San Juan Copala estuvo cercado del 28 de noviembre de 2009 al 19 de septiembre de 2010 por paramilitares que impidieron el acceso de los pobladores a alimentos, agua, luz y teléfono. Para sobrevivir, las mujeres tenían que salir a escondidas del pueblo para conseguir un poco de alimentos. Sin embargo, el precio que tenían que pagar si los paramilitares las descubrían era muy alto.
“Una vez, a unas abuelitas que salieron a buscar comida las violaron los paramilitares cuando las descubrieron”, cuenta Lorena. “Las golpearon y las mandaron sin nada de ropa de regreso a sus casas”, explica con tristeza.
En abril de 2010 se organizó una caravana humanitaria para llevar víveres a la comunidad de San Juan Copala. La caravana fue emboscada en el camino y Bety Cariño y el finlandés Jyri Jaakkola fueron asesinados. En este mismo hecho fueron heridos periodistas, fotógrafos y defensores de derechos humanos.
“Cuando nos enteramos lo que pasó con la caravana comunitaria, nosotros estábamos en el pueblo pero no podíamos salir, no pudimos hacer nada por ellos”, relata la indígena triqui; “si salíamos de nuestras casas, nos llovían las balas como maíz”.
Desde que empezó el conflicto, se han registrado al menos 32 muertos de todas las edades, -entre ellos el esposo de Lorena- y múltiples heridos, así también aproximadamente 300 familias desplazadas que hasta la fecha no pueden regresar a su hogar.
“El 19 de septiembre de 2010 los paramilitares entraron al pueblo y se apoderaron de todo, de la Presidencia de San Juan Copala, destruyeron las casas y nos dijeron que teníamos que salir por las buenas o nos sacarían por las malas”, cuenta Lorena.
Desde esa fecha, cientos de familias triquis se han establecido en diferentes campamentos para exigir justicia y poder regresar a su lugar de origen. El campamento más grande se encuentra en el corredor del Palacio de Gobierno en la ciudad de Oaxaca, el otro campamento está en el zócalo de la capital mexicana.

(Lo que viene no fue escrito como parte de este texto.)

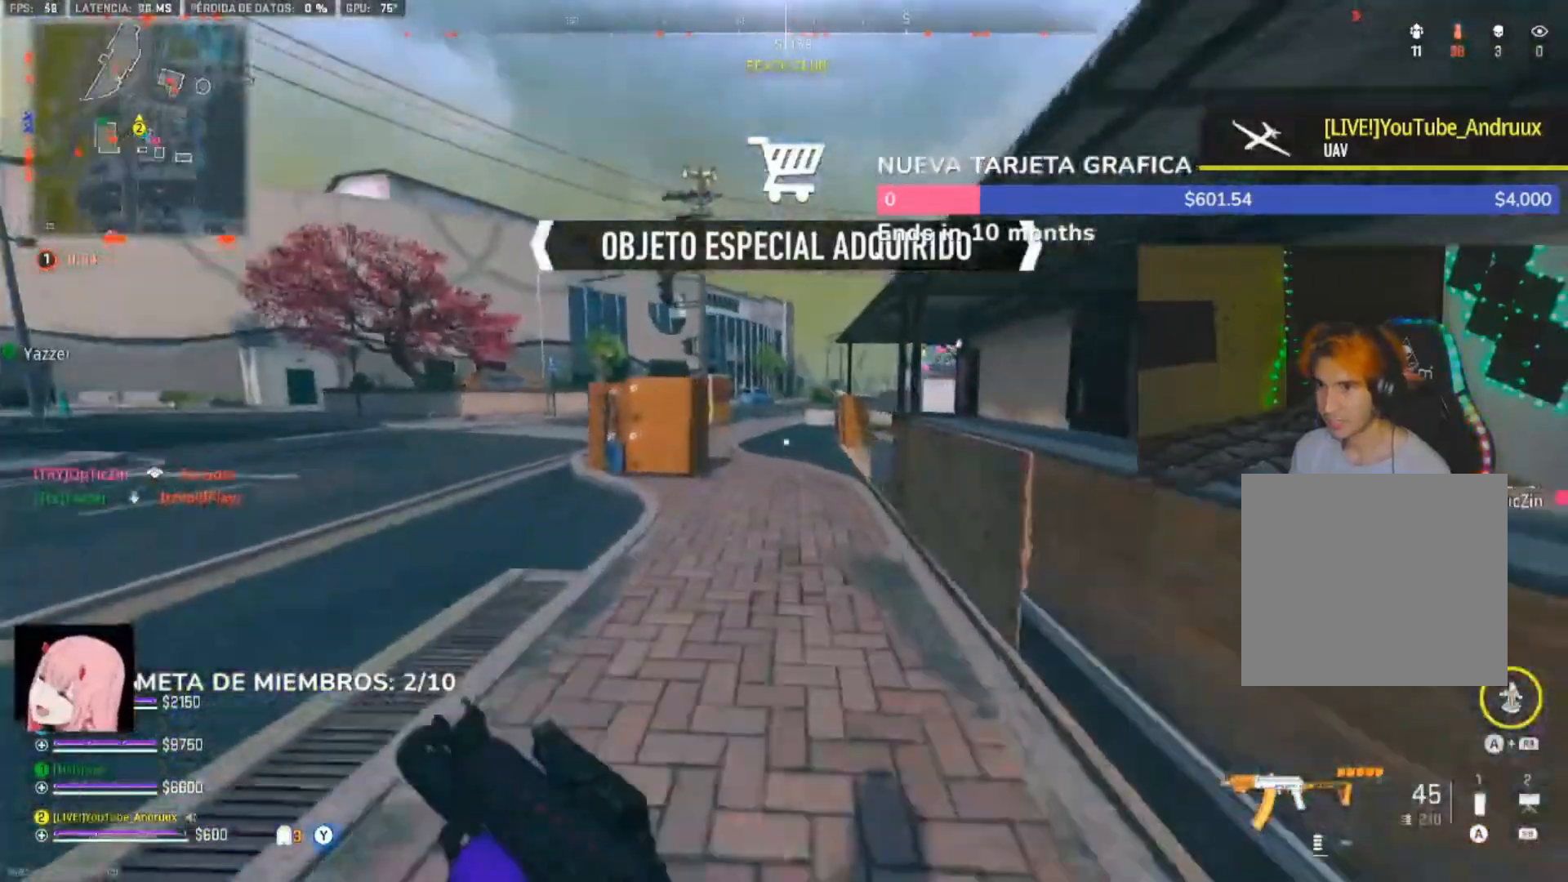
{"buttons": ["Y", "L1"], "left_stick": "up", "right_stick": "center", "events": [[17, "L3", "up"], [83, "L3", "down"], [183, "L3", "up"], [217, "right_stick", "right"], [383, "right_stick", "center"], [417, "L1", "down"], [450, "Y", "down"]]}
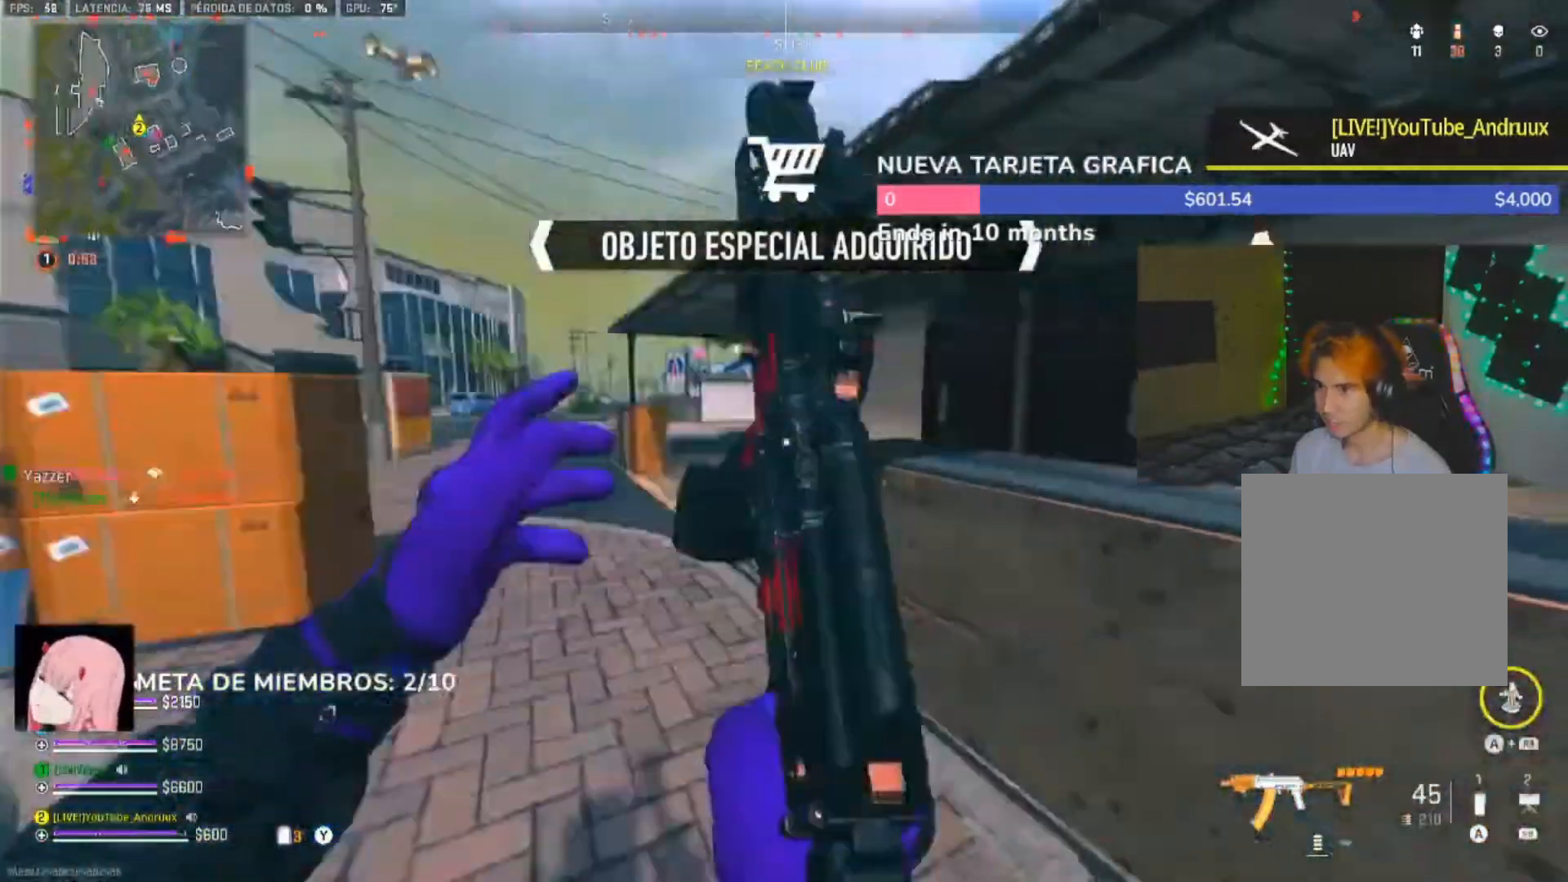
{"buttons": ["Y"], "left_stick": "up", "right_stick": "center"}
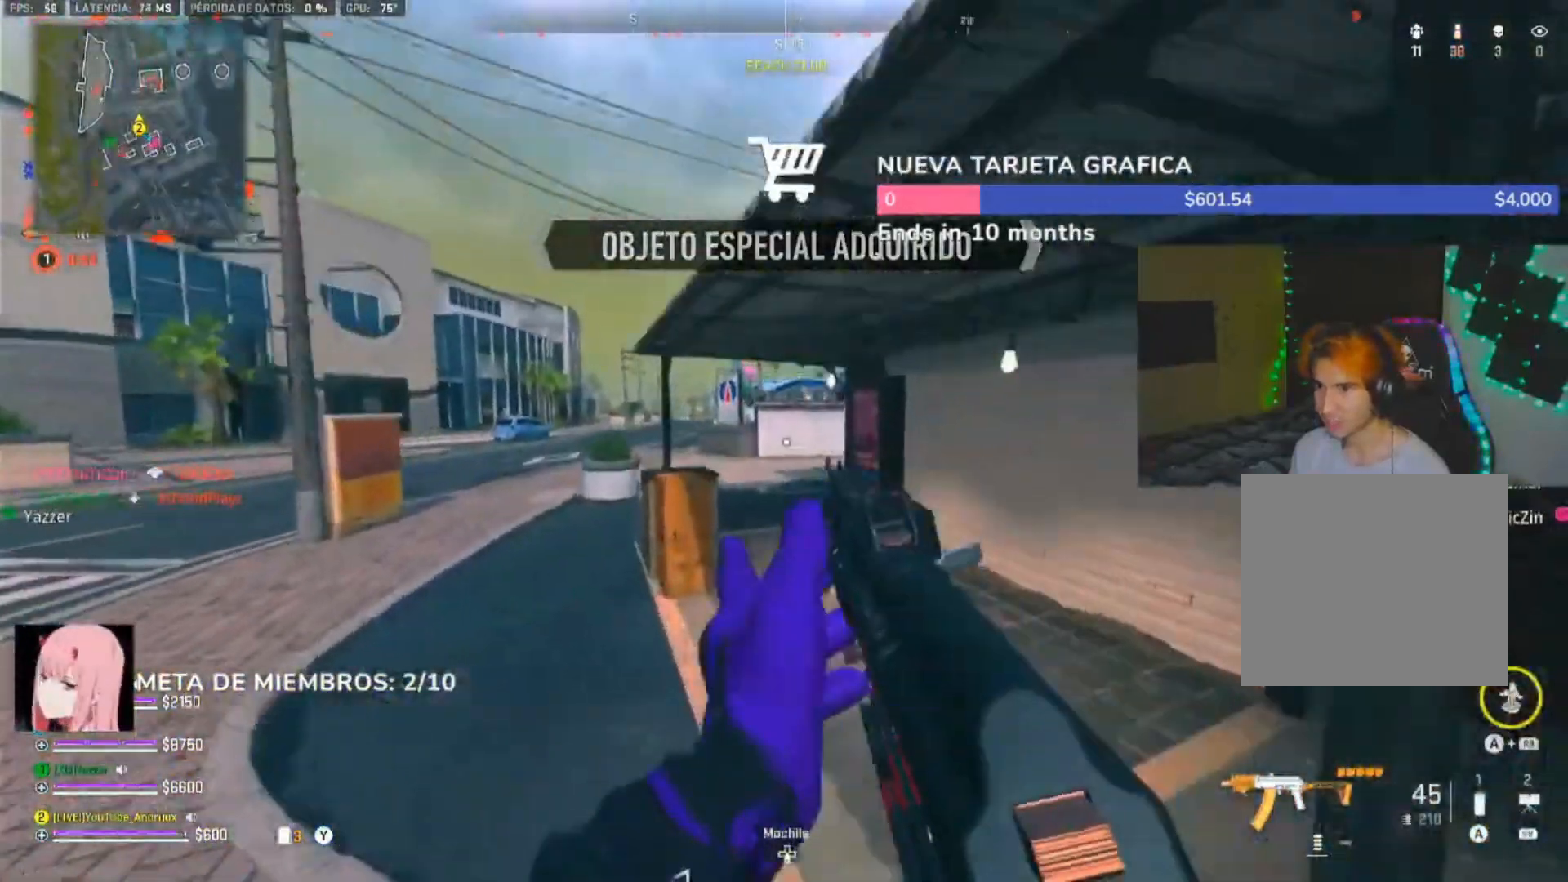
{"buttons": ["L3"], "left_stick": "up", "right_stick": "center", "events": [[117, "Y", "up"], [217, "L3", "down"], [317, "L3", "up"], [417, "L3", "down"]]}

Las familias triquis exigen a las autoridades que hagan justicia y resuelvan el conflicto para que así puedan regresar a su pueblo: “A los gobernantes les digo que no tienen capacidad de resolver el problema, ellos más bien se hacen aliados con los paramilitares, se sientan a dialogar con ellos, son cómplices de los paramilitares”.
Hasta la fecha no se han llevado a cabo las investigaciones pertinentes sobre lo suscitado en San Juan Copala. Amnistía Internacional ha denunciado que sólo una persona se encuentra presa, por ser responsable de la emboscada a la caravana humanitaria.